I guess there are no important difference between them but "QUERY" is getting the actual data(when you call data() method) while "LOOKUP" is getting a reference of these data(without calling data() method).
I am getting data from the firestore with a single instance and when I
open my app the chart shows 1 active client which is cool but in the
next 5 minutes, the number of active clients starts to increase.

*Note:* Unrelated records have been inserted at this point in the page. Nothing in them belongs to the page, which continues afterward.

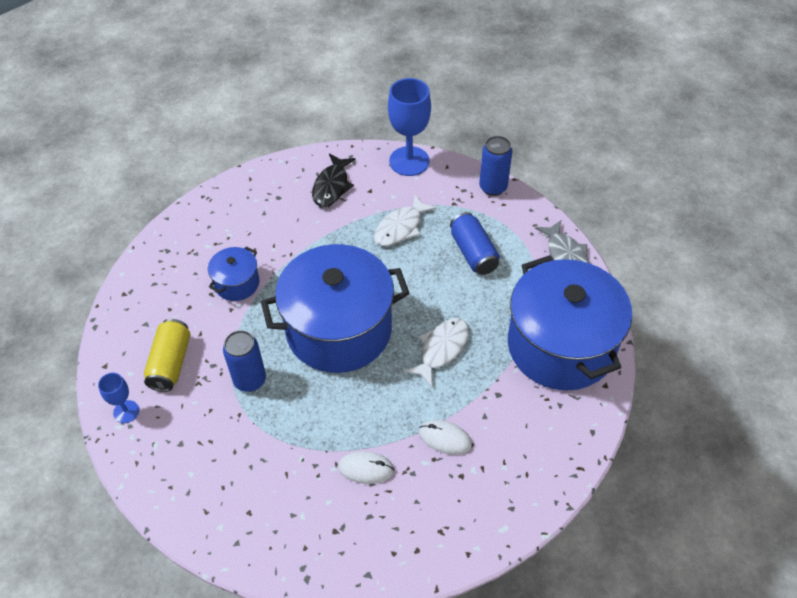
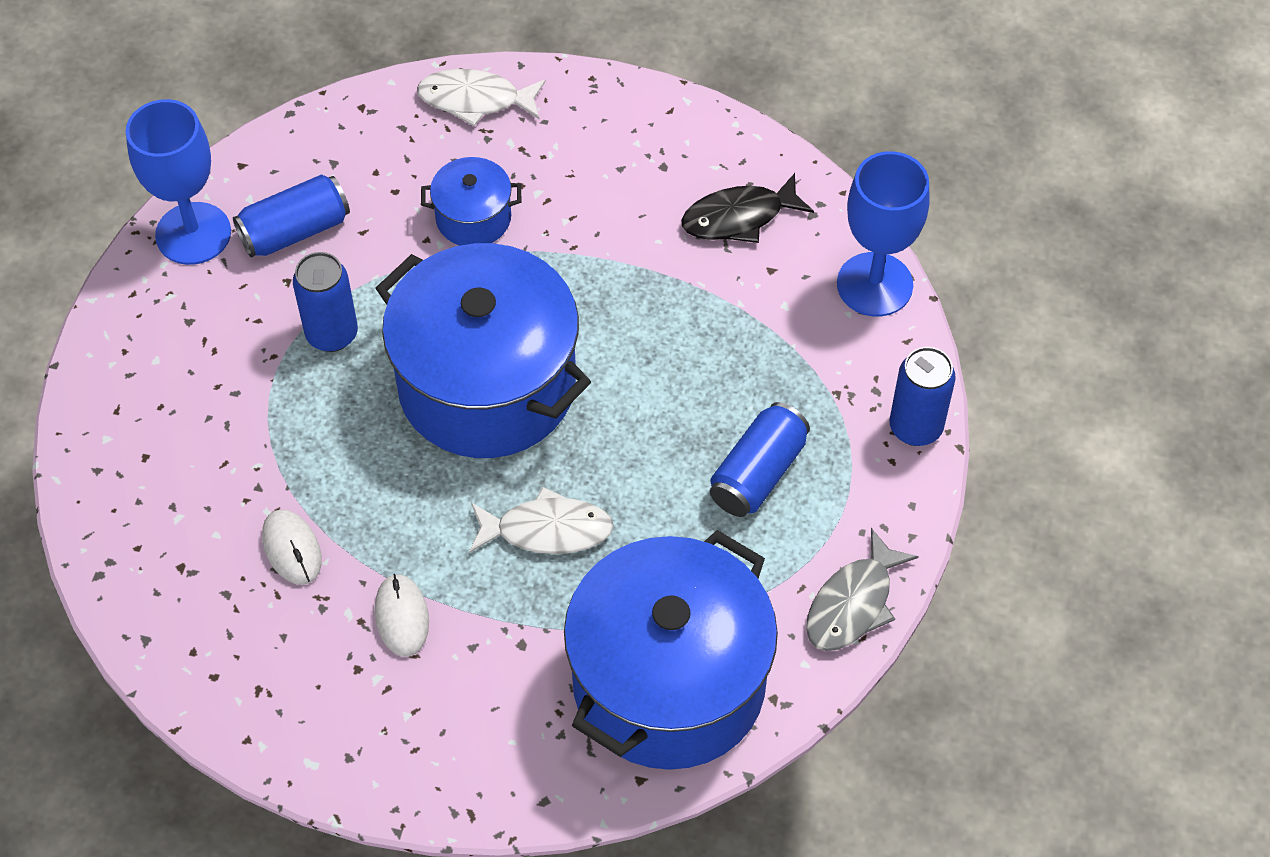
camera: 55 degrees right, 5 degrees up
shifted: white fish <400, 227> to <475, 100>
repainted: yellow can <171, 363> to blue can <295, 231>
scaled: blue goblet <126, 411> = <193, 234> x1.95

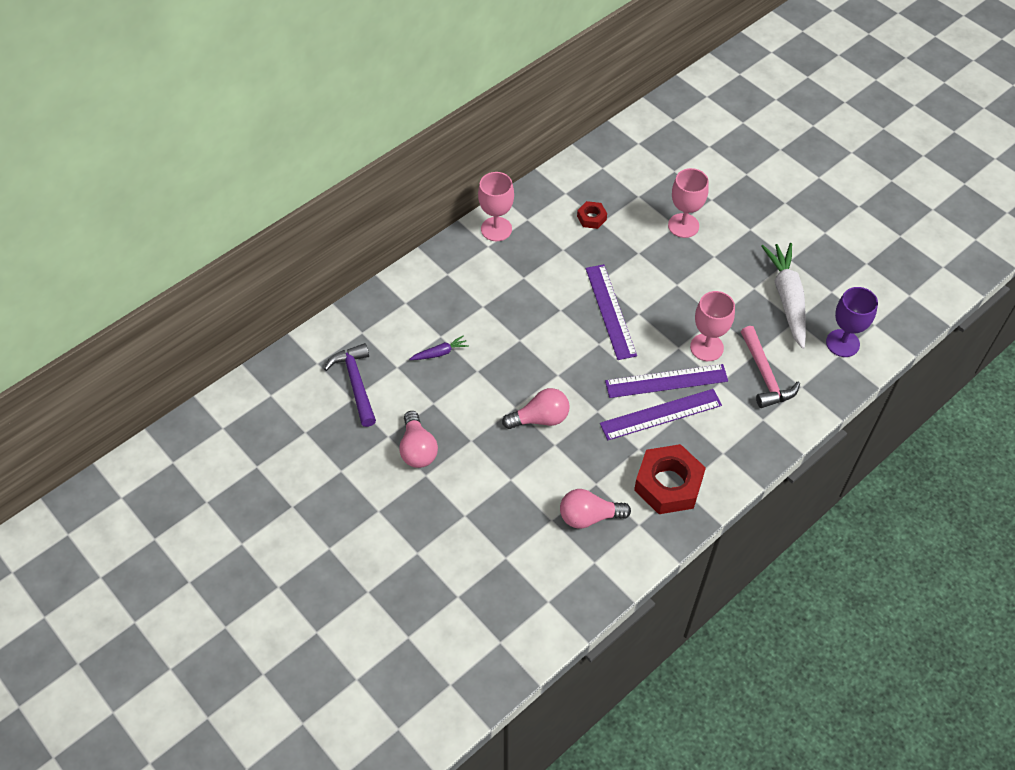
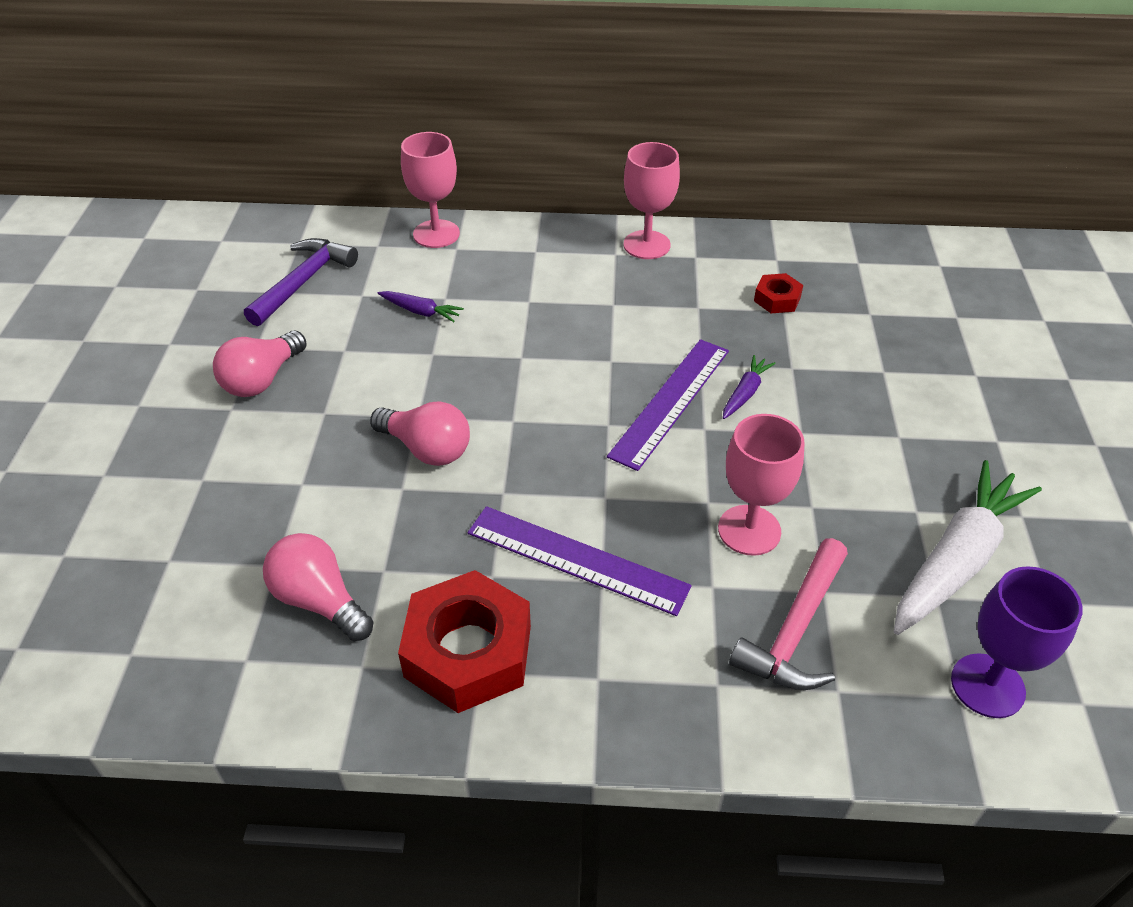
camera: 45 degrees right, 10 degrees down
gone: purple ruler <666, 381>
new: purple carrot <745, 393>
shifted: pink goblet <683, 225> to <436, 234>

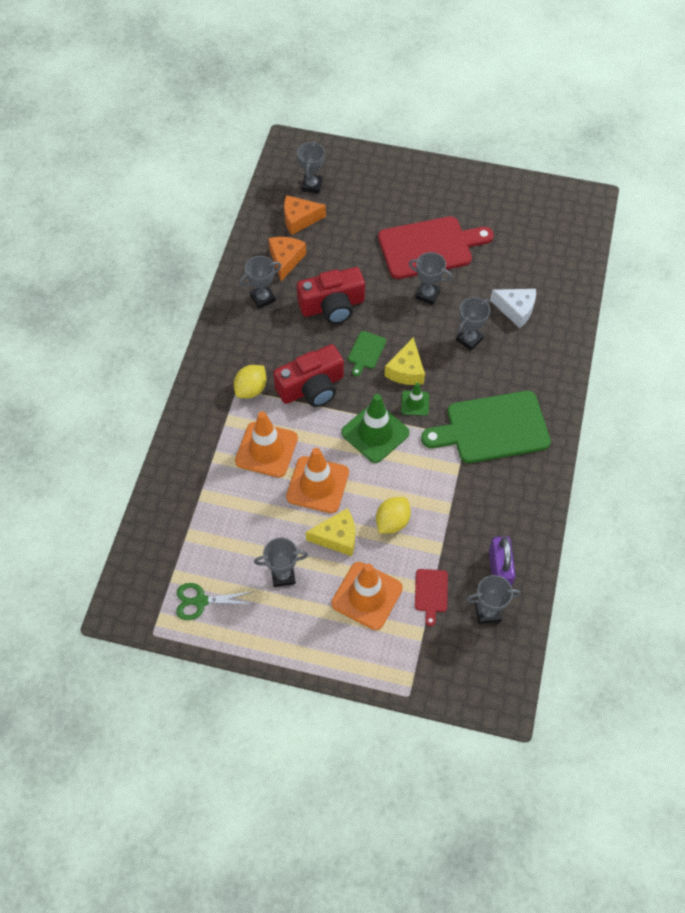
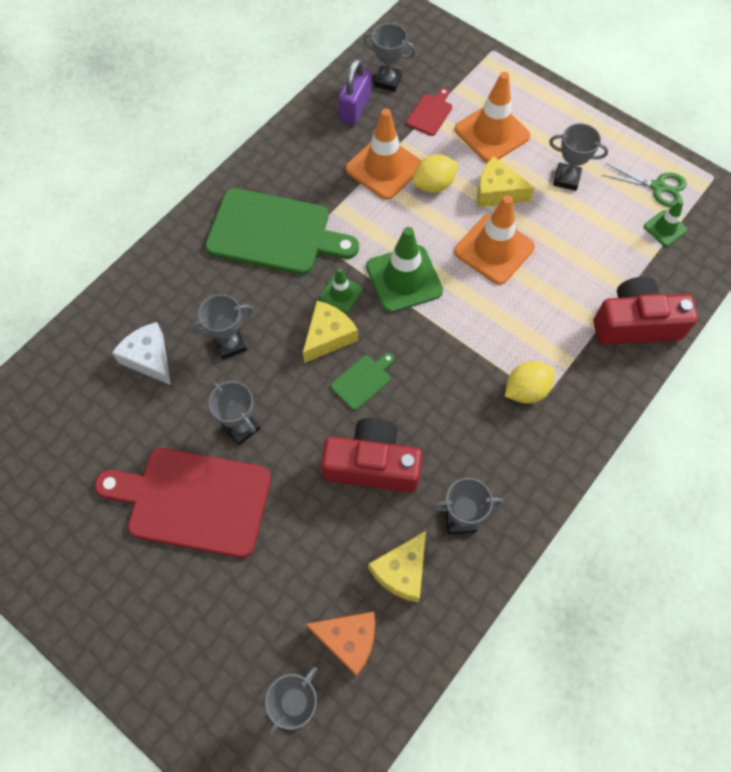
camera: 155 degrees left, 5 degrees up
new: green traffic cone <665, 228>
shifted: orange traffic cone <266, 450> to <384, 168>; red camera <312, 387> to <635, 324>
repainted: orange cheese <285, 260> to yellow cheese <402, 571>

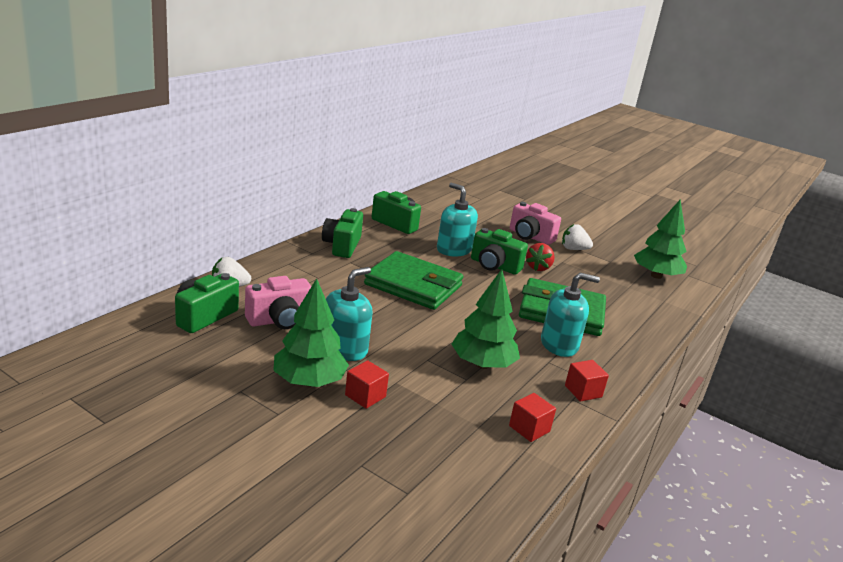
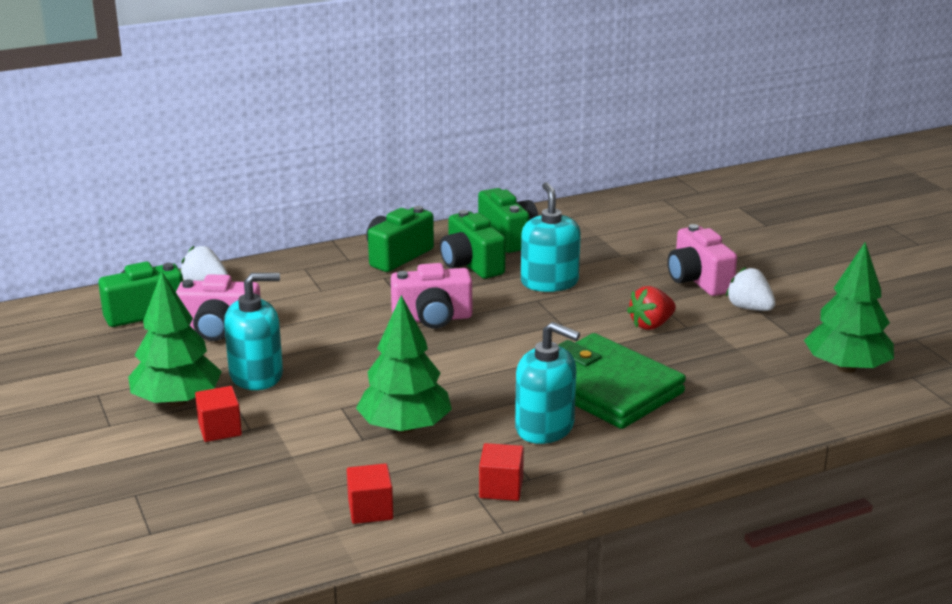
camera: 35 degrees right, 0 degrees up
shifted: green camera <494, 266> to <471, 265>
swapped: green wallet <413, 285> to pink camera <432, 318>

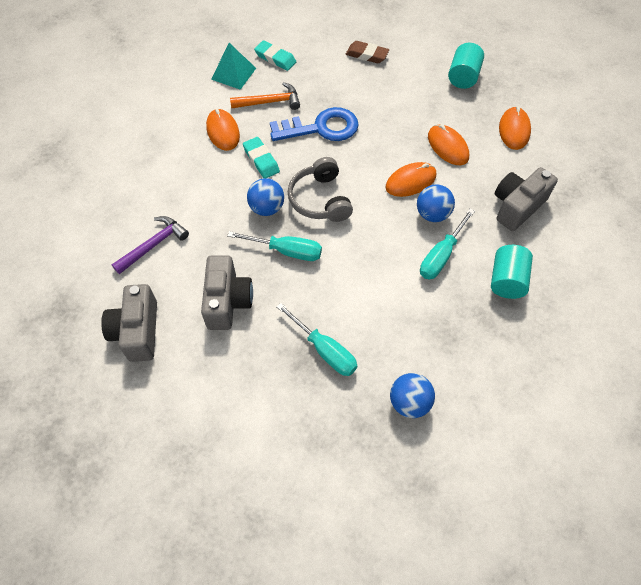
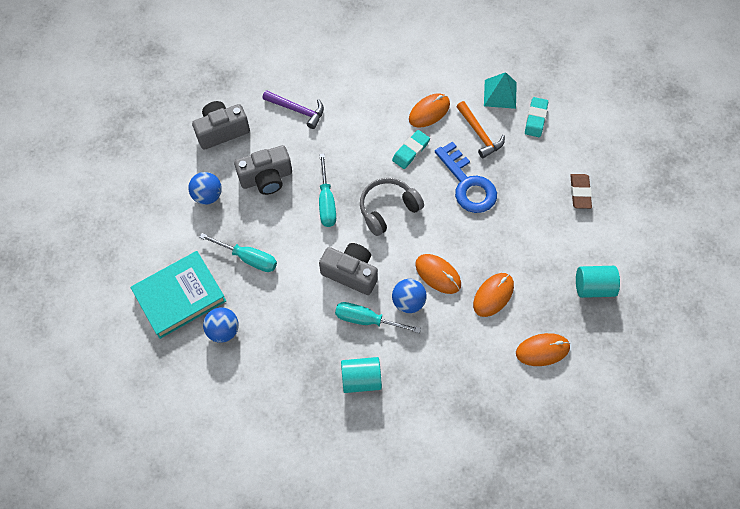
camera: 70 degrees right, 5 degrees up
new: turquoise book <180, 296>
shifted: blue ball <267, 208> to <207, 196>; grey camera <517, 206> to <351, 273>
rotated: turquoise screwdriver <324, 350> = <248, 258> 90 degrees counterclockwise

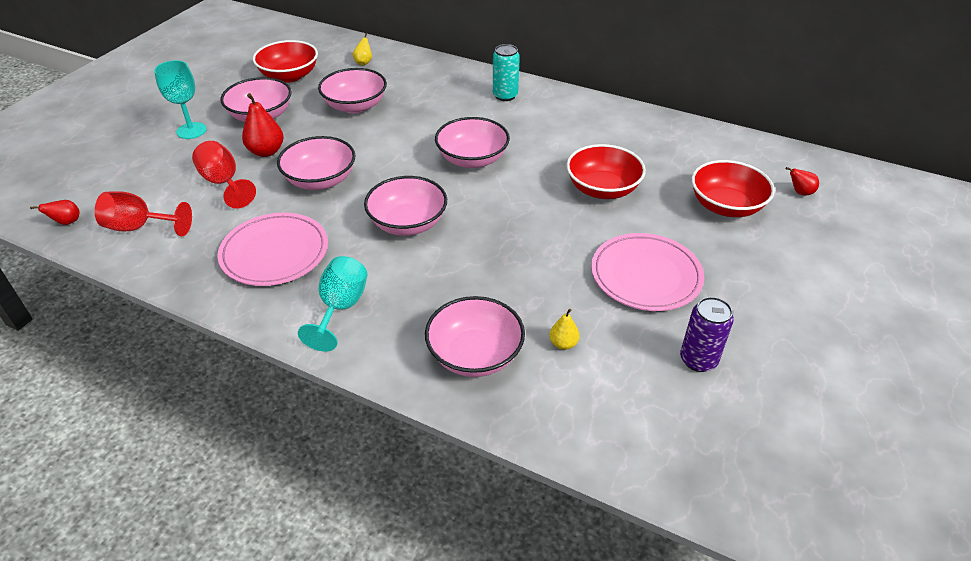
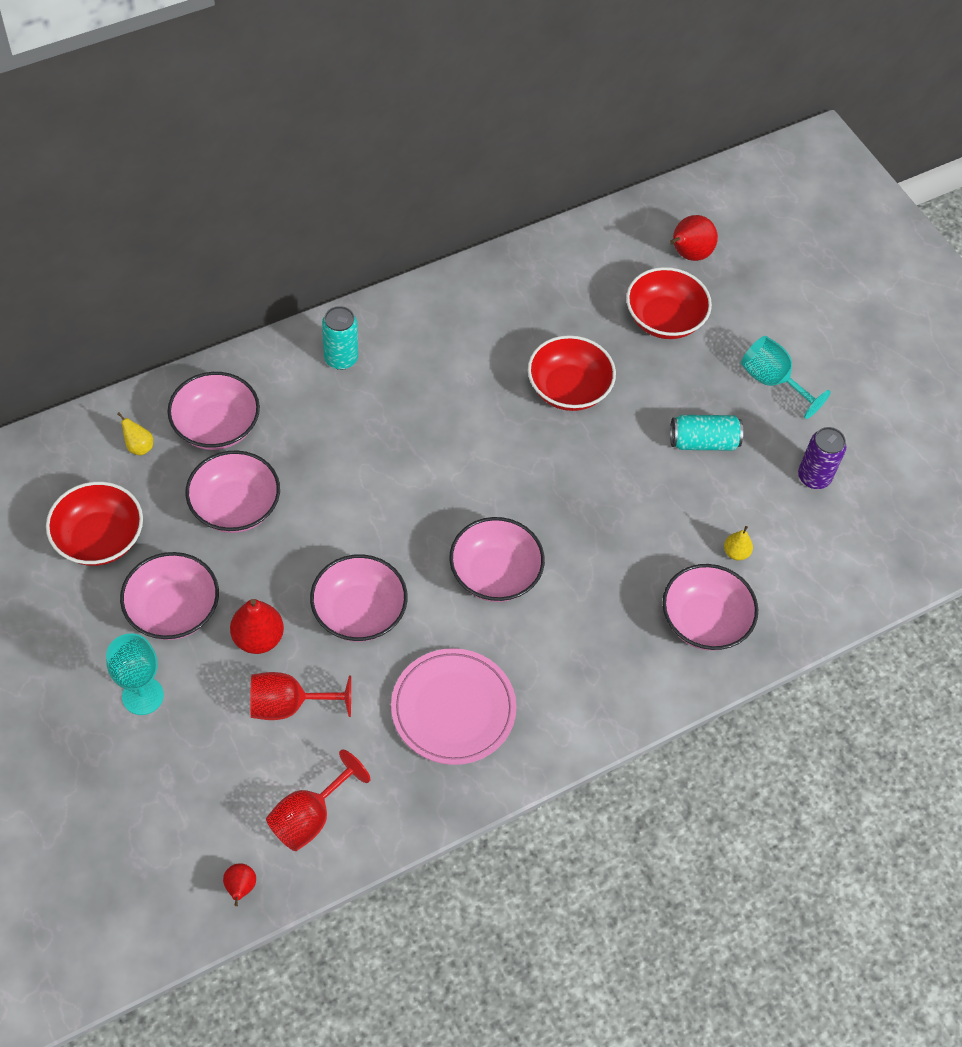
camera: 60 degrees left, 15 degrees up
shifted: turquoise goblet <340, 308> to <772, 381>; pink bowl <472, 159> to <216, 426>
swapped: pink plate <645, 275> to turquoise can <703, 442>
scaled: red pear <800, 192> = <688, 254> x1.75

For this question, considering the metrics that you are choosing in Stackdriver I can see 3 connected clients. and as per the decription of "connected client" metric:
The number of active connections. Each mobile client will have one connection. Each listener in admin SDK will be one connection. Sampled every 60 seconds. After sampling, data is not visible for up to 240 seconds.
So please check: how many mobiles are connected to this instance and how many listeners do you have in your app. The sum of all of them is the actual number of connected clients that you are seeing in Stackdriver.